--- GIVEN RECORDS ---
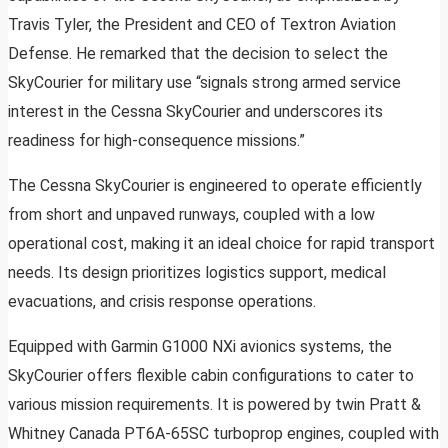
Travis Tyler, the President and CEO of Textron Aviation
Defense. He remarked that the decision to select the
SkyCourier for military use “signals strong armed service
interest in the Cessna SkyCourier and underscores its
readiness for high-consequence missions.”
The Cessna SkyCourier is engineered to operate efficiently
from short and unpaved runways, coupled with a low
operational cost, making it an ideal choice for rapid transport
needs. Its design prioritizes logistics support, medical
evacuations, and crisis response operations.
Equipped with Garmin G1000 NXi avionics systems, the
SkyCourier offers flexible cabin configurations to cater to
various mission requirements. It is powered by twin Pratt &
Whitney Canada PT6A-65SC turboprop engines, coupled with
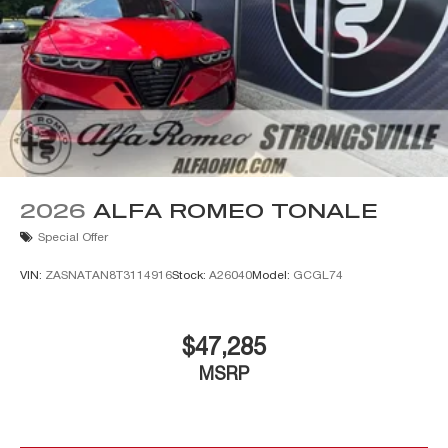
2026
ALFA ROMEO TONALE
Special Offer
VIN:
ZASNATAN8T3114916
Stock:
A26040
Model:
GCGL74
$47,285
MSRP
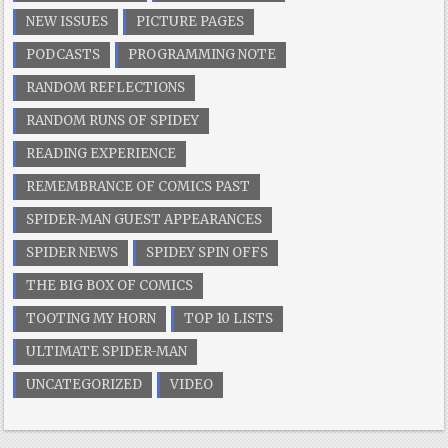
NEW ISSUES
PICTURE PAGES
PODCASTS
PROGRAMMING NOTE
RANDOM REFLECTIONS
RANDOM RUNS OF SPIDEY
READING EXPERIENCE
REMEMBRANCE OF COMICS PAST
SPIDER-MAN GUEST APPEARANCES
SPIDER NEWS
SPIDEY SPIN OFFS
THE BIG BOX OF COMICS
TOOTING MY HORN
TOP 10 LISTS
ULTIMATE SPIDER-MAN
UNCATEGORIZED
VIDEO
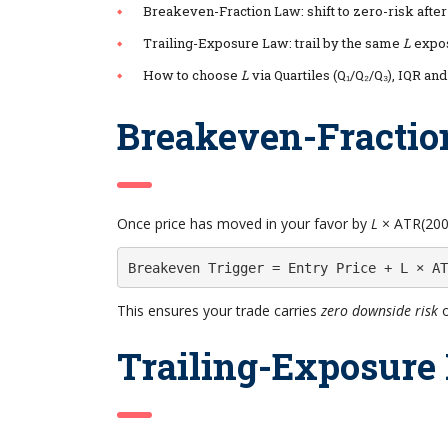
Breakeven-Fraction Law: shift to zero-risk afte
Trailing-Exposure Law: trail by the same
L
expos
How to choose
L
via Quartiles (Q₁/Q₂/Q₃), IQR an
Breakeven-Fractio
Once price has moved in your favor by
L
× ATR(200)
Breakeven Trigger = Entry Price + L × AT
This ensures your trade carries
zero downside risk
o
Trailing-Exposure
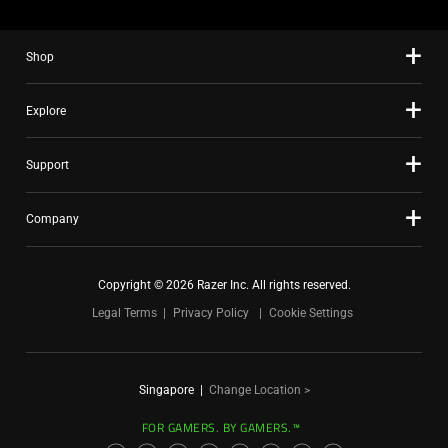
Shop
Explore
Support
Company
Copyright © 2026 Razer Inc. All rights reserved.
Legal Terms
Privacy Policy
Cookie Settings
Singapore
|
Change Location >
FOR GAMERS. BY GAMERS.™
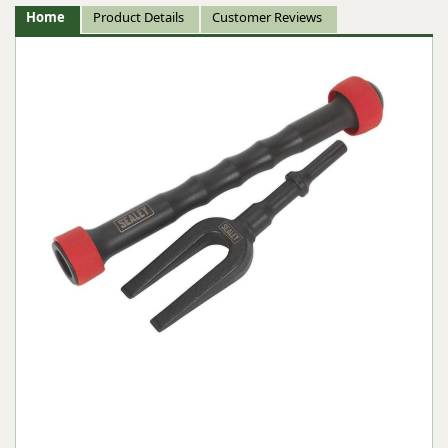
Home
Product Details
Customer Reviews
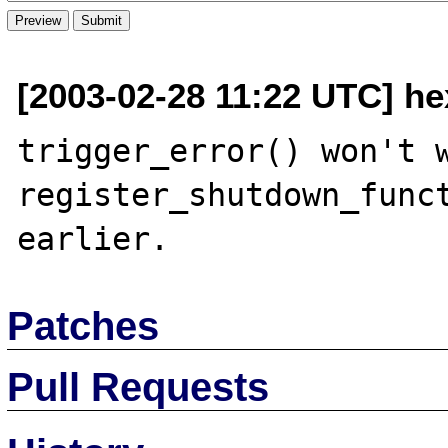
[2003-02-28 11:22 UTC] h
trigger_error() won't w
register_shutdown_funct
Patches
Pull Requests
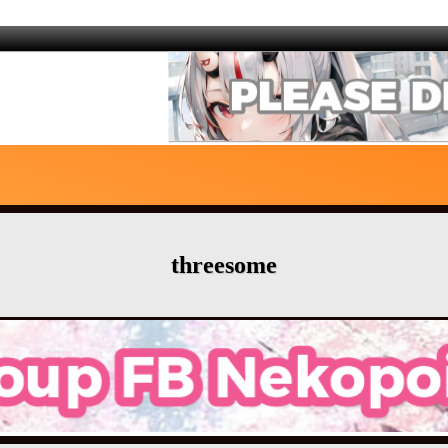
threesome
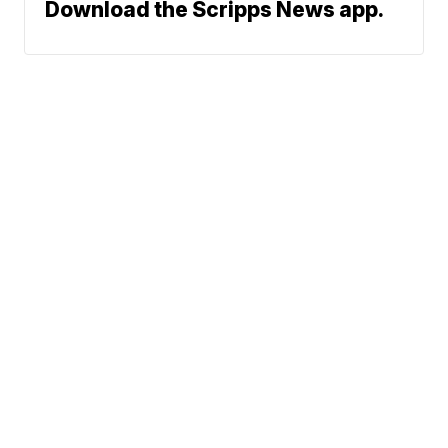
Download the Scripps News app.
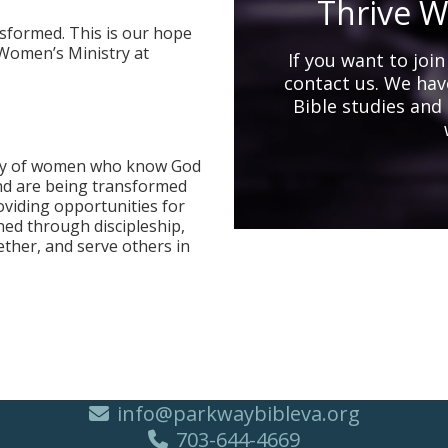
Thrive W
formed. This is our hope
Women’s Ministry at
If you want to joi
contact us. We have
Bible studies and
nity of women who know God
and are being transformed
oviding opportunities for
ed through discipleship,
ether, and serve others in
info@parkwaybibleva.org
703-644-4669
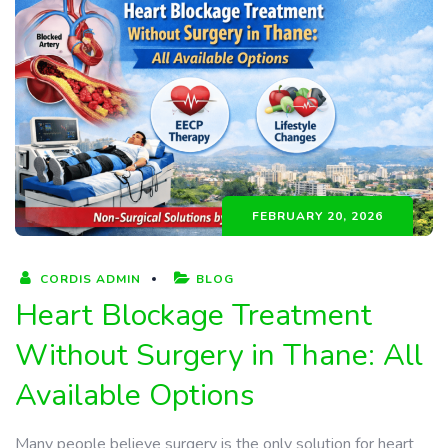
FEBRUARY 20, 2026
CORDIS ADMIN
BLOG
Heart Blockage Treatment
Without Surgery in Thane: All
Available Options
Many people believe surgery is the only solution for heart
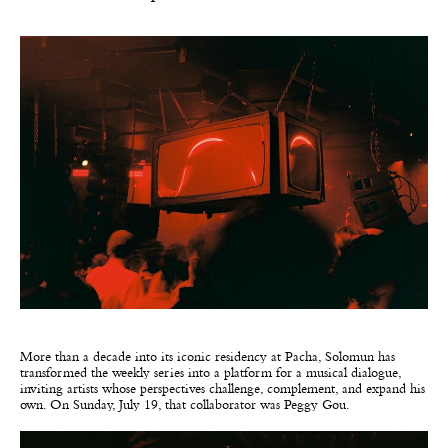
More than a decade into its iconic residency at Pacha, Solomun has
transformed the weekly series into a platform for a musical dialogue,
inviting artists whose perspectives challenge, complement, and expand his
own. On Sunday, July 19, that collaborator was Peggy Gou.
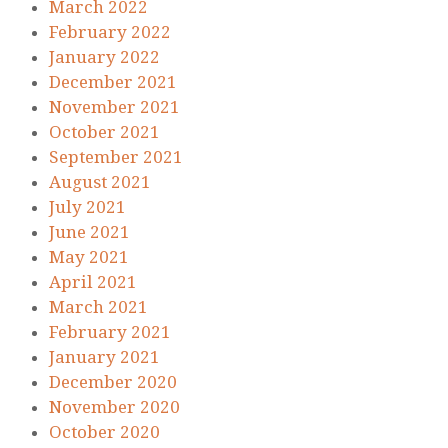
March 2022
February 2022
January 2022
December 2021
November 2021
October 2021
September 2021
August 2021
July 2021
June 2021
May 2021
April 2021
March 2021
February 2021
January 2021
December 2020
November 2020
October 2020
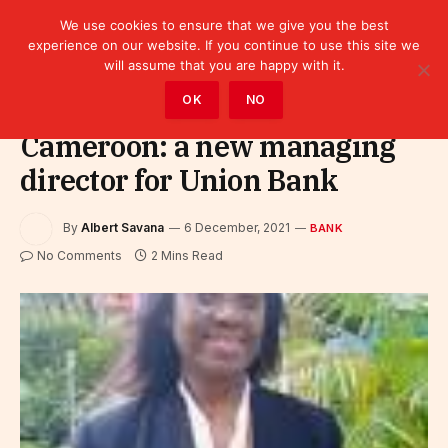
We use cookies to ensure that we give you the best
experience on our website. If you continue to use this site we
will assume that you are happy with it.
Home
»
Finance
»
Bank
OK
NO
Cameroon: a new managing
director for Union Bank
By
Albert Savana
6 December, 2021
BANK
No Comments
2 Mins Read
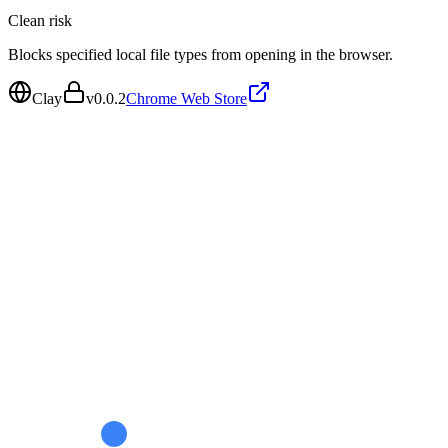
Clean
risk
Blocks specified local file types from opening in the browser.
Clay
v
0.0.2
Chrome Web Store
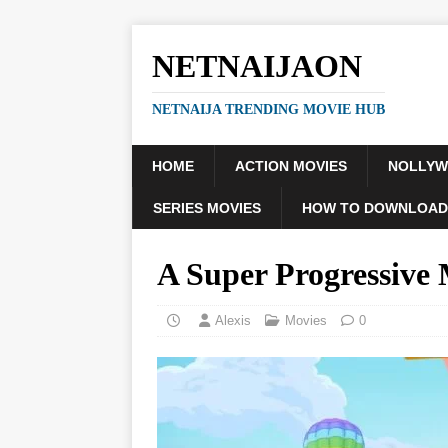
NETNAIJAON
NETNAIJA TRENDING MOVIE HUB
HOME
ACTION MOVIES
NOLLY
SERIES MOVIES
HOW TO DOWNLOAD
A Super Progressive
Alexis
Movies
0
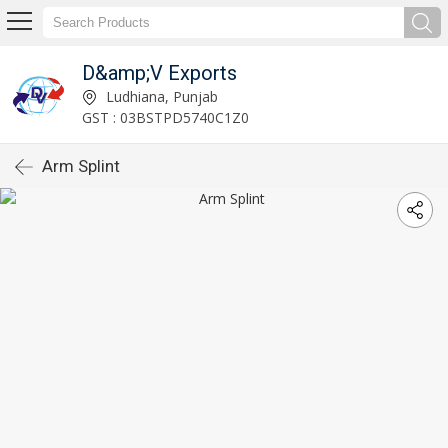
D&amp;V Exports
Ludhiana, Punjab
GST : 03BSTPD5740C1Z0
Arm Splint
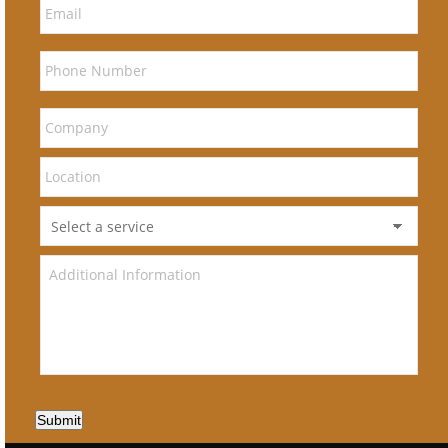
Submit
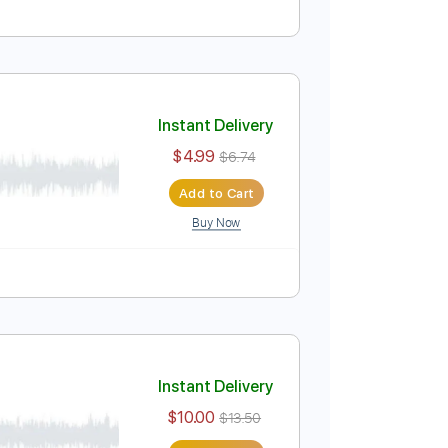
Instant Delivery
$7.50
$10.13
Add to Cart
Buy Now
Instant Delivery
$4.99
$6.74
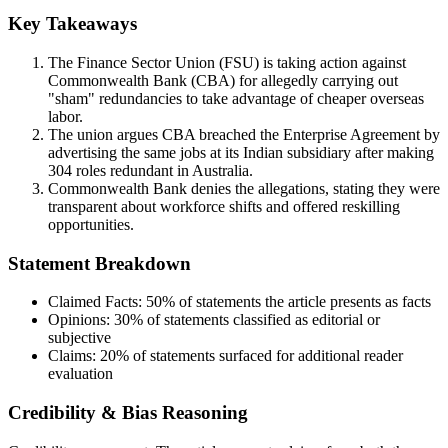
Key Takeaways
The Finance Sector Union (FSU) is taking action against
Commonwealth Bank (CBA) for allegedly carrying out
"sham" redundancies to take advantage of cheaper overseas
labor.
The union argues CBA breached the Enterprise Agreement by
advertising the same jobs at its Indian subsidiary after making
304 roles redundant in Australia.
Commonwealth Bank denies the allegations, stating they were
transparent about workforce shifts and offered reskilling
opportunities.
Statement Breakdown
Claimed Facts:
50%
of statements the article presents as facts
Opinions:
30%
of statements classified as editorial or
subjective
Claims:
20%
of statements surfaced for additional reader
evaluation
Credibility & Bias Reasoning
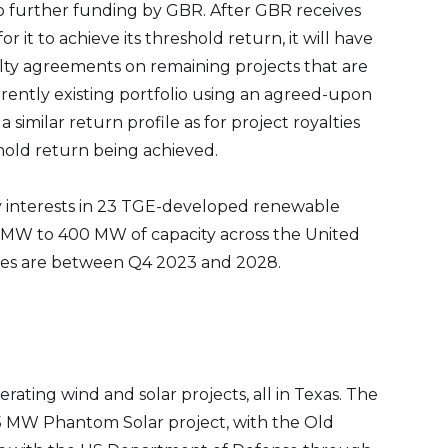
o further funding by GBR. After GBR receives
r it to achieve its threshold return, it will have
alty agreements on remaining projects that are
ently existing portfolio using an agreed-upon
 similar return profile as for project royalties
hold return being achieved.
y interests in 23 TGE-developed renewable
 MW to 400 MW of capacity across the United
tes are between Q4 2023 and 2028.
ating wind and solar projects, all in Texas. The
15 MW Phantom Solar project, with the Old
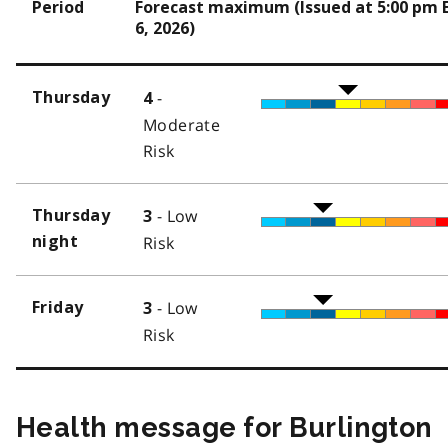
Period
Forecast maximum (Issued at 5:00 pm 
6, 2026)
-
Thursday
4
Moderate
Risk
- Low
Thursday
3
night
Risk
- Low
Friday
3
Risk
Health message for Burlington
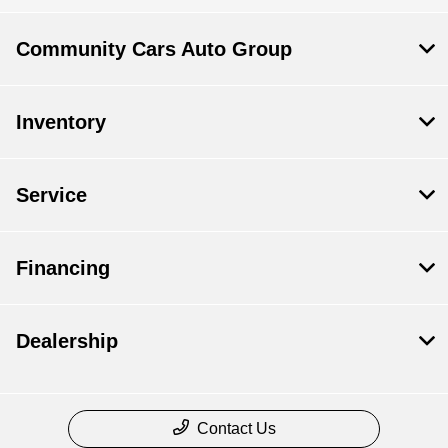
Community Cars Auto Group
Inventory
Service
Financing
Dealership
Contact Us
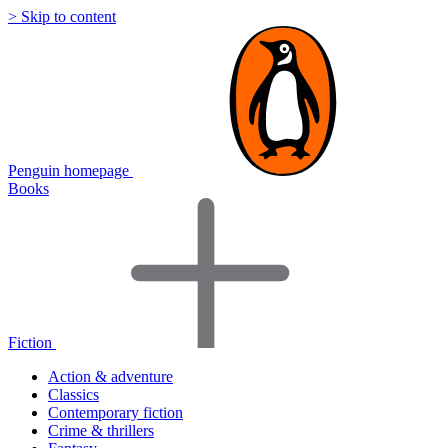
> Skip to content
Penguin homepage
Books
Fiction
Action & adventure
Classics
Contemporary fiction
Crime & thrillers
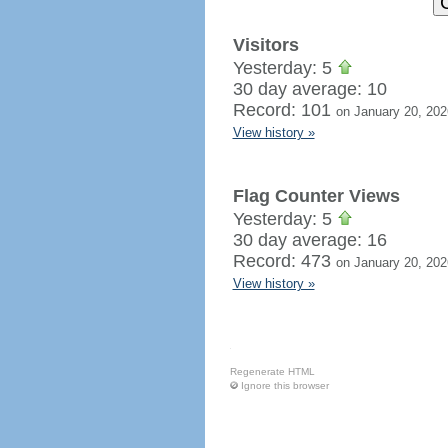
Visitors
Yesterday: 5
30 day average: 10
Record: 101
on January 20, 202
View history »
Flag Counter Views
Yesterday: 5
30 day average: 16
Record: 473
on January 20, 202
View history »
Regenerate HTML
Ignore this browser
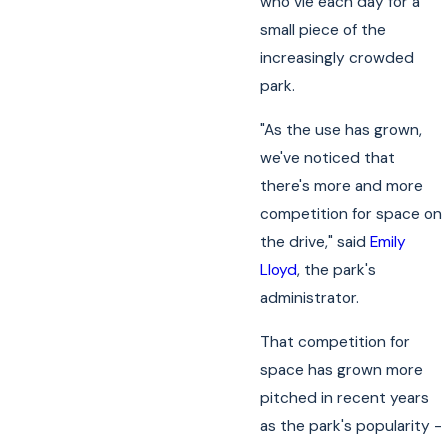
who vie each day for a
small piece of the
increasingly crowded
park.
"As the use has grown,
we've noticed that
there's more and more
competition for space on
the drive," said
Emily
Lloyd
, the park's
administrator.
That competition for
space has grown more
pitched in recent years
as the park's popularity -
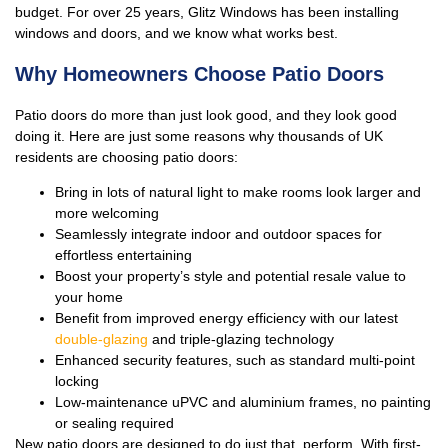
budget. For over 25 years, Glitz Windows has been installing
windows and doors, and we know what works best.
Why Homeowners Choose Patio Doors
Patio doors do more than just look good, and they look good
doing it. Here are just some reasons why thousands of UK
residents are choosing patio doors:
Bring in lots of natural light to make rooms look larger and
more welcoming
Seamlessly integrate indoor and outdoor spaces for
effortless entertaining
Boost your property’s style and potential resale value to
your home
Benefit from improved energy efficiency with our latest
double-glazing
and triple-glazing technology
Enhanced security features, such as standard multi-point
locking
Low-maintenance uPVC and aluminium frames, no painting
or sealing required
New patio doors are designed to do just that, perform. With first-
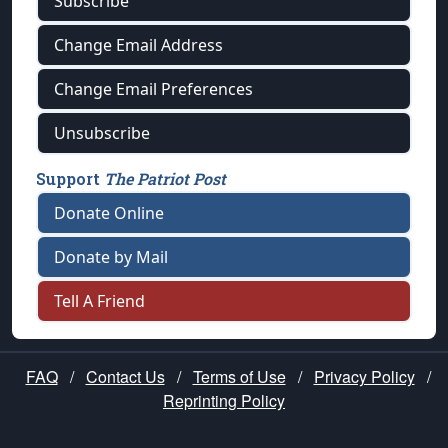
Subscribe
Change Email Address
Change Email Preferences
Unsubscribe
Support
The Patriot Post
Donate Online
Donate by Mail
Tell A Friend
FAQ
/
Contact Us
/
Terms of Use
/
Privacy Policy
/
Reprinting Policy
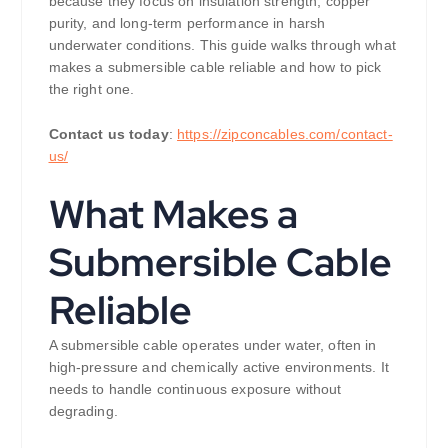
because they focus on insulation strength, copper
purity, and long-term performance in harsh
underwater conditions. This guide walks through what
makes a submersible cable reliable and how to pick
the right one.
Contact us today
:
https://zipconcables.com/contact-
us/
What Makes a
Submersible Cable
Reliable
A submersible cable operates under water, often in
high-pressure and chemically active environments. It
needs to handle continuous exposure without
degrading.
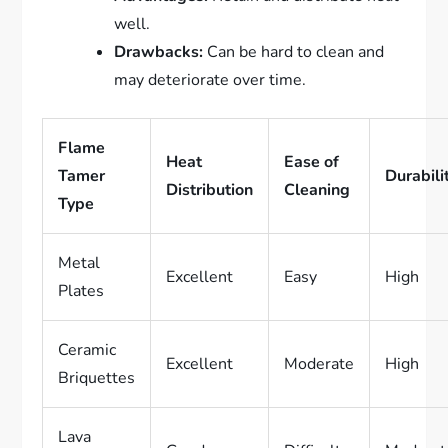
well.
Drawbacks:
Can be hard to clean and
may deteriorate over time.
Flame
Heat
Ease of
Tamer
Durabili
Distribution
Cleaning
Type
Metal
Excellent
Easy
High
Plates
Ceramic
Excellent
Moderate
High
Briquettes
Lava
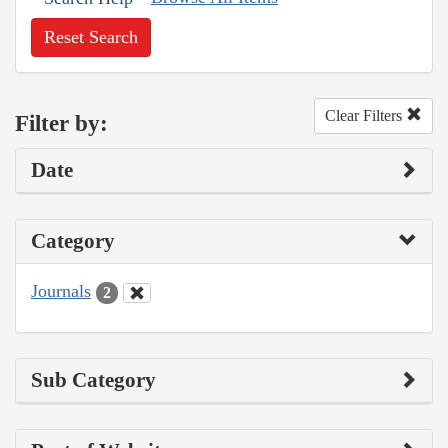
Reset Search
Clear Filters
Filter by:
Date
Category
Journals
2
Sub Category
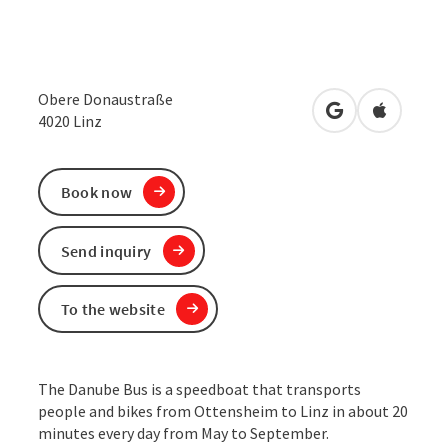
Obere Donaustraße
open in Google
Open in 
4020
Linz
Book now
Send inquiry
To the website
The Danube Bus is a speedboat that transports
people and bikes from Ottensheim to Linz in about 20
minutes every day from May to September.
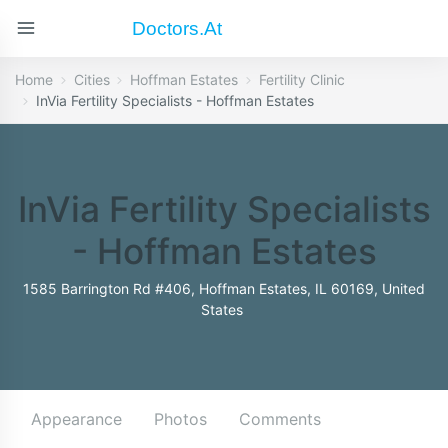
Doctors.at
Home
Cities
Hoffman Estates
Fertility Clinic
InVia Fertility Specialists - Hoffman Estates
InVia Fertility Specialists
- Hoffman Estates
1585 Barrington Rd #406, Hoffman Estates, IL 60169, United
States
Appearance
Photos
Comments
---
EXERCISE AIM
Out of the records above, please copy exactly the lines from the line with "New patio doors" up to and including the line with "because they focus", minus the pictures.

RESULT OF THIS EXERCISE
New patio doors are designed to do just that, perform. With first-
Subscribe
Change Email Address
Change Email Preferences
Unsubscribe
Support
The Patriot Post
Donate Online
Donate by Mail
Tell A Friend
FAQ
/
Contact Us
/
Terms of Use
/
Privacy Policy
/
Reprinting Policy
because they focus on insulation strength, copper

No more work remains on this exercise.